- _WORK INSTRUCTION_
When writing out the listing below, reproduce every word exactly and skip the pictures.

- _DATA EXTRACT_
##########

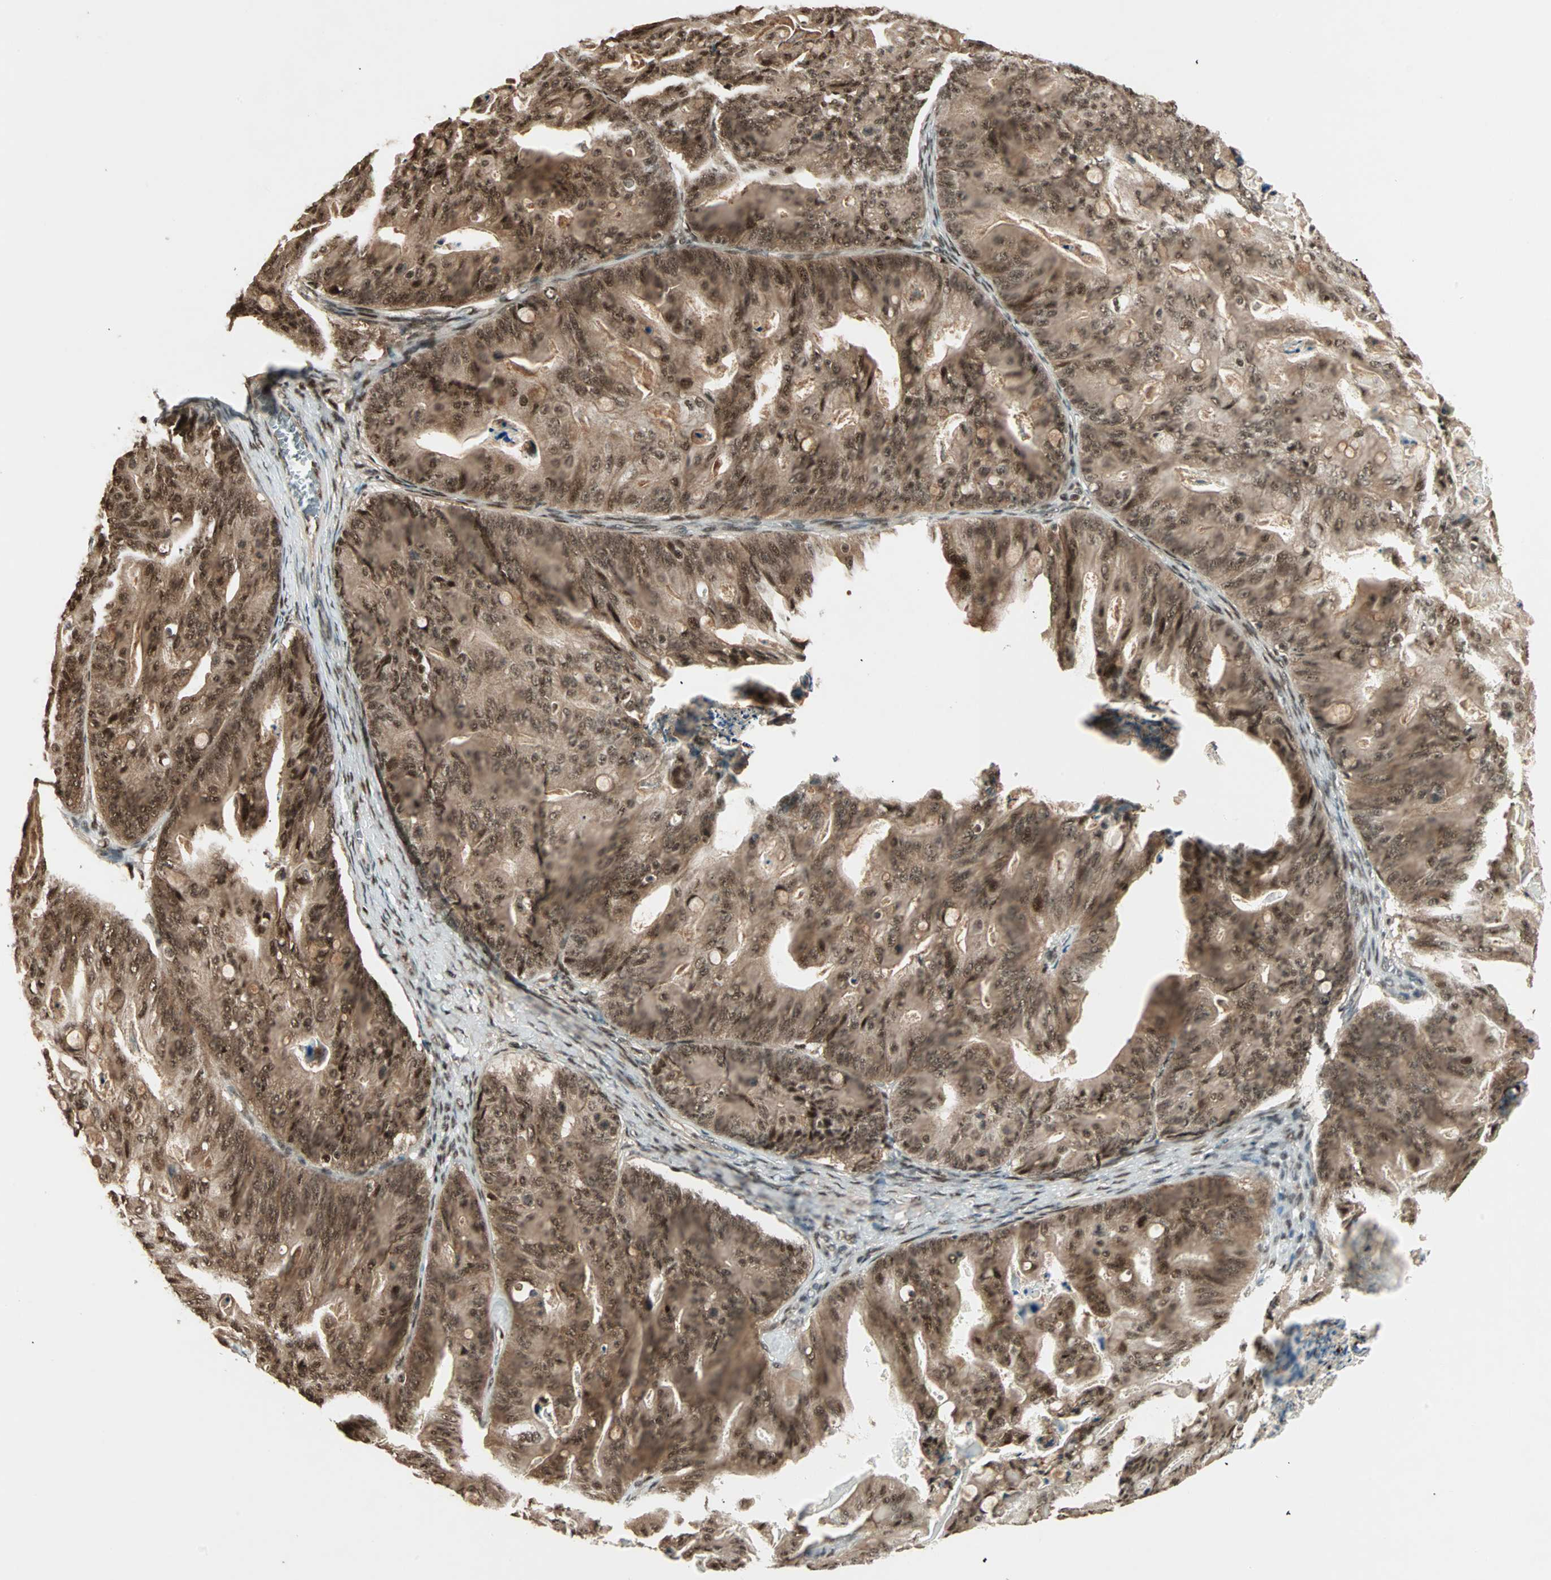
{"staining": {"intensity": "moderate", "quantity": ">75%", "location": "cytoplasmic/membranous,nuclear"}, "tissue": "ovarian cancer", "cell_type": "Tumor cells", "image_type": "cancer", "snomed": [{"axis": "morphology", "description": "Cystadenocarcinoma, mucinous, NOS"}, {"axis": "topography", "description": "Ovary"}], "caption": "Human ovarian mucinous cystadenocarcinoma stained with a brown dye displays moderate cytoplasmic/membranous and nuclear positive staining in about >75% of tumor cells.", "gene": "ZNF44", "patient": {"sex": "female", "age": 36}}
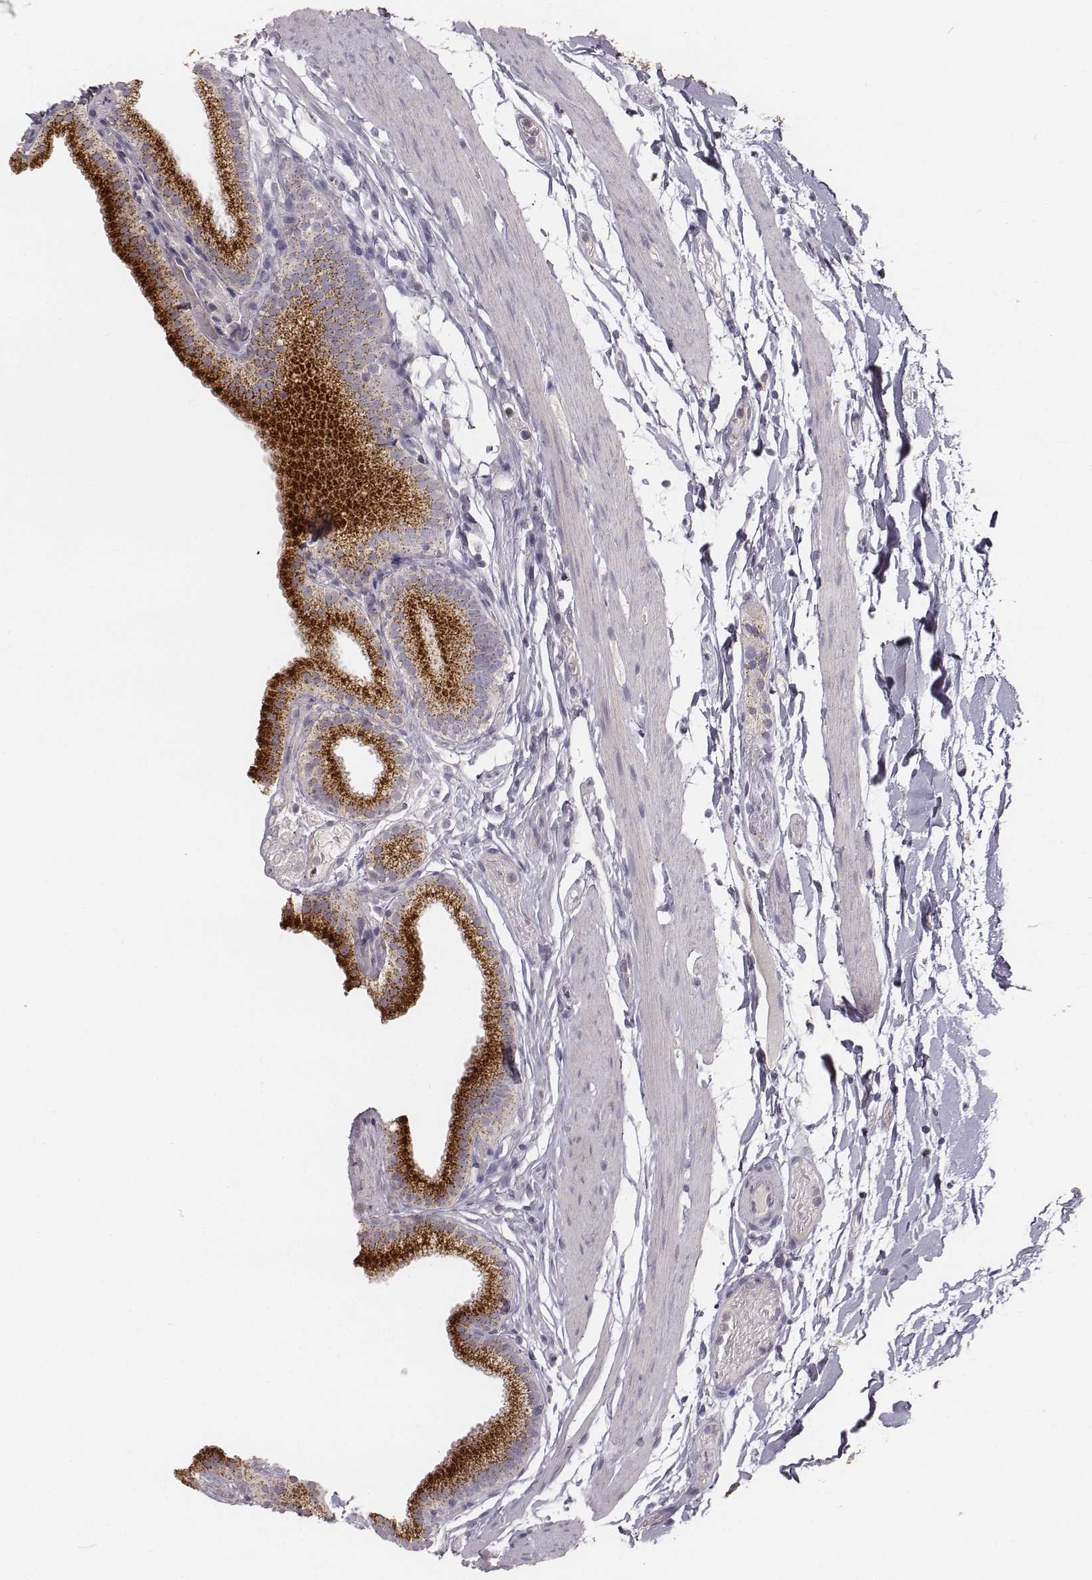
{"staining": {"intensity": "strong", "quantity": ">75%", "location": "cytoplasmic/membranous"}, "tissue": "gallbladder", "cell_type": "Glandular cells", "image_type": "normal", "snomed": [{"axis": "morphology", "description": "Normal tissue, NOS"}, {"axis": "topography", "description": "Gallbladder"}], "caption": "Protein staining of normal gallbladder demonstrates strong cytoplasmic/membranous staining in approximately >75% of glandular cells.", "gene": "ABCD3", "patient": {"sex": "female", "age": 45}}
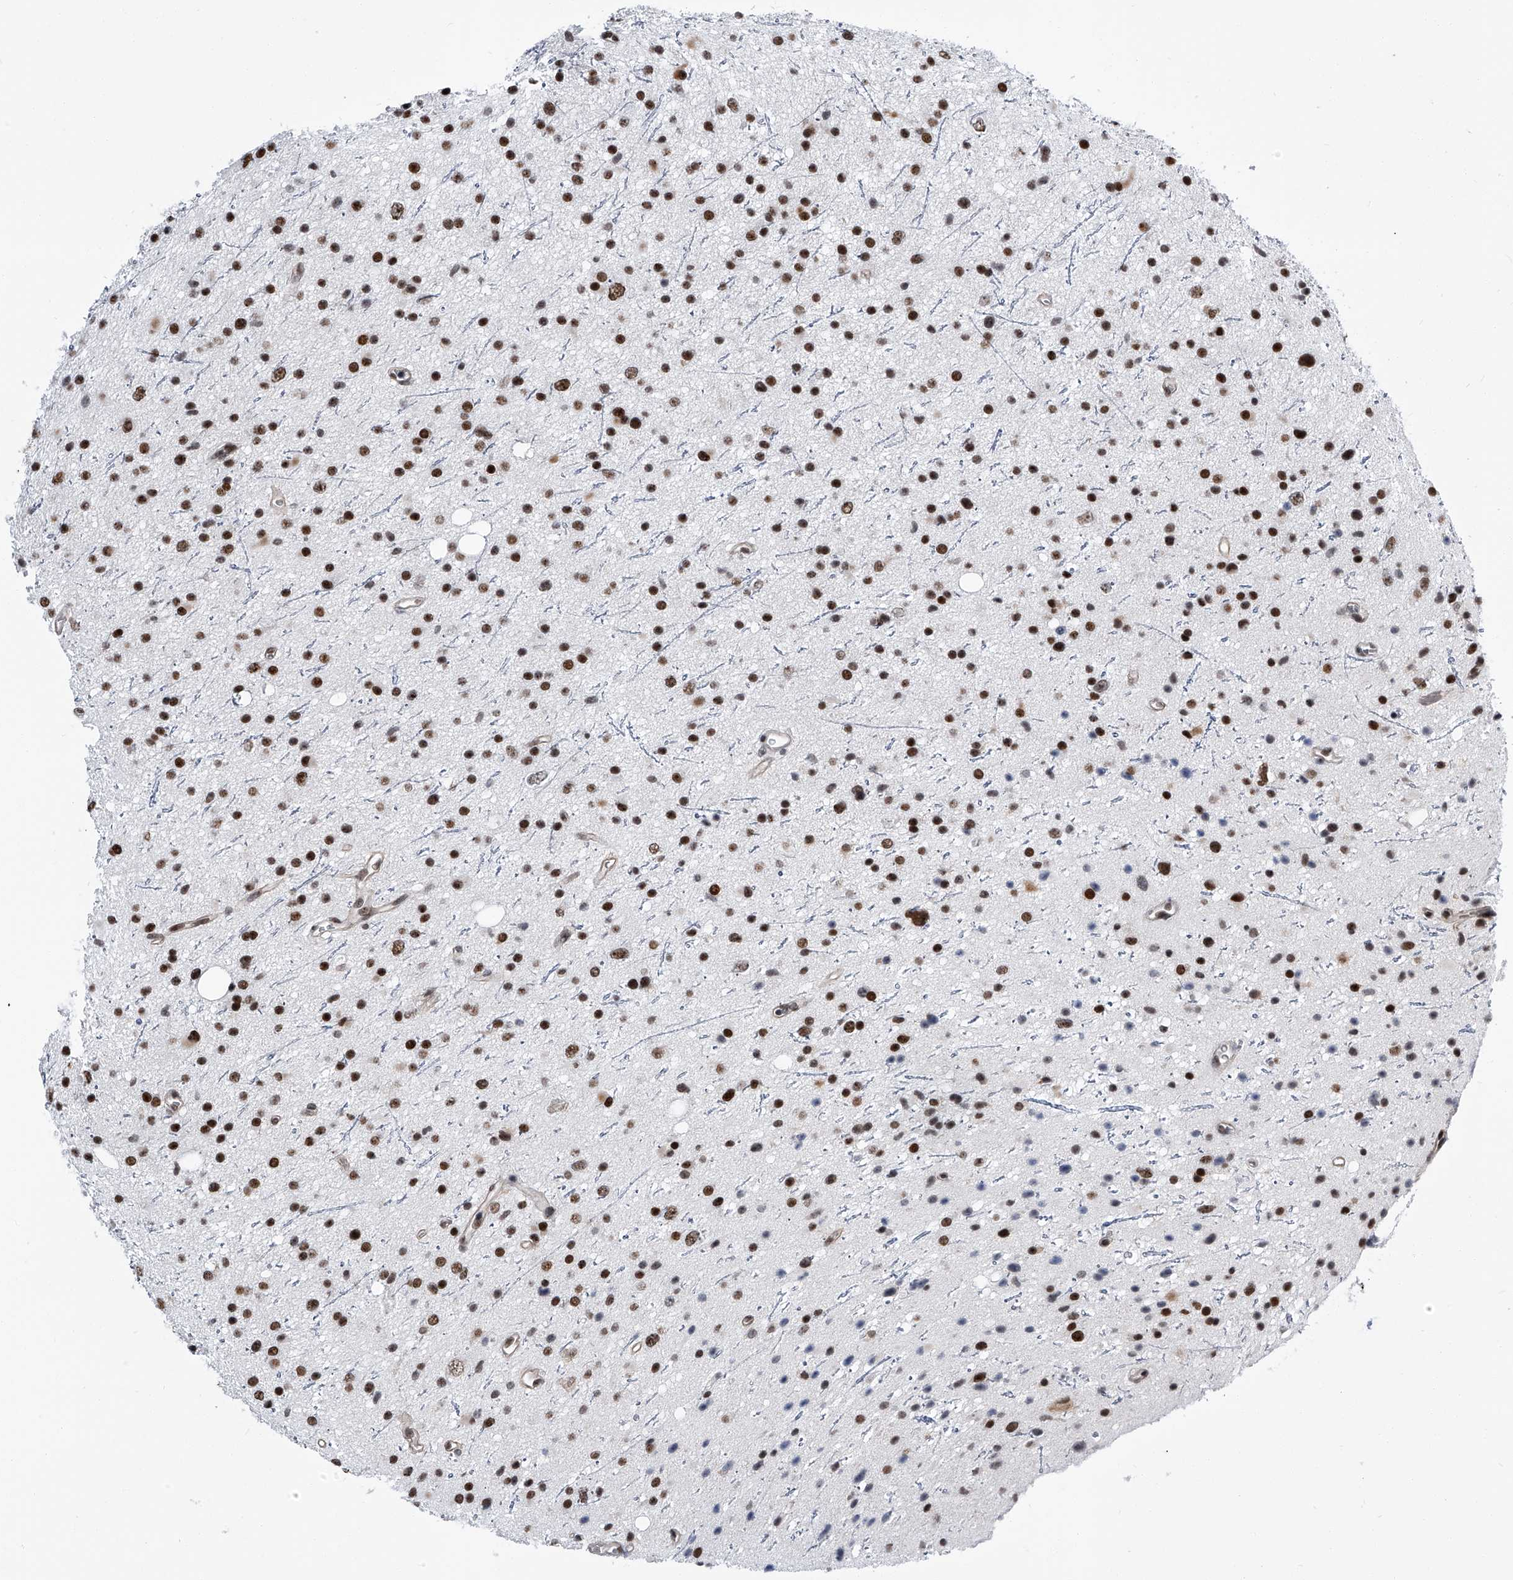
{"staining": {"intensity": "strong", "quantity": ">75%", "location": "nuclear"}, "tissue": "glioma", "cell_type": "Tumor cells", "image_type": "cancer", "snomed": [{"axis": "morphology", "description": "Glioma, malignant, Low grade"}, {"axis": "topography", "description": "Cerebral cortex"}], "caption": "Protein staining exhibits strong nuclear positivity in approximately >75% of tumor cells in malignant low-grade glioma.", "gene": "SIM2", "patient": {"sex": "female", "age": 39}}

##########

- _RESULT_
{"staining": {"intensity": "moderate", "quantity": ">75%", "location": "cytoplasmic/membranous,nuclear"}, "tissue": "ovarian cancer", "cell_type": "Tumor cells", "image_type": "cancer", "snomed": [{"axis": "morphology", "description": "Cystadenocarcinoma, mucinous, NOS"}, {"axis": "topography", "description": "Ovary"}], "caption": "Human ovarian mucinous cystadenocarcinoma stained with a brown dye displays moderate cytoplasmic/membranous and nuclear positive staining in about >75% of tumor cells.", "gene": "ZNF44", "patient": {"sex": "female", "age": 36}}
{"staining": {"intensity": "strong", "quantity": ">75%", "location": "cytoplasmic/membranous"}, "tissue": "gallbladder", "cell_type": "Glandular cells", "image_type": "normal", "snomed": [{"axis": "morphology", "description": "Normal tissue, NOS"}, {"axis": "topography", "description": "Gallbladder"}], "caption": "Protein staining of normal gallbladder demonstrates strong cytoplasmic/membranous staining in approximately >75% of glandular cells.", "gene": "ABCD3", "patient": {"sex": "female", "age": 45}}
{"staining": {"intensity": "strong", "quantity": ">75%", "location": "nuclear"}, "tissue": "glioma", "cell_type": "Tumor cells", "image_type": "cancer", "snomed": [{"axis": "morphology", "description": "Glioma, malignant, Low grade"}, {"axis": "topography", "description": "Cerebral cortex"}], "caption": "Protein staining exhibits strong nuclear positivity in approximately >75% of tumor cells in malignant low-grade glioma.", "gene": "SIM2", "patient": {"sex": "female", "age": 39}}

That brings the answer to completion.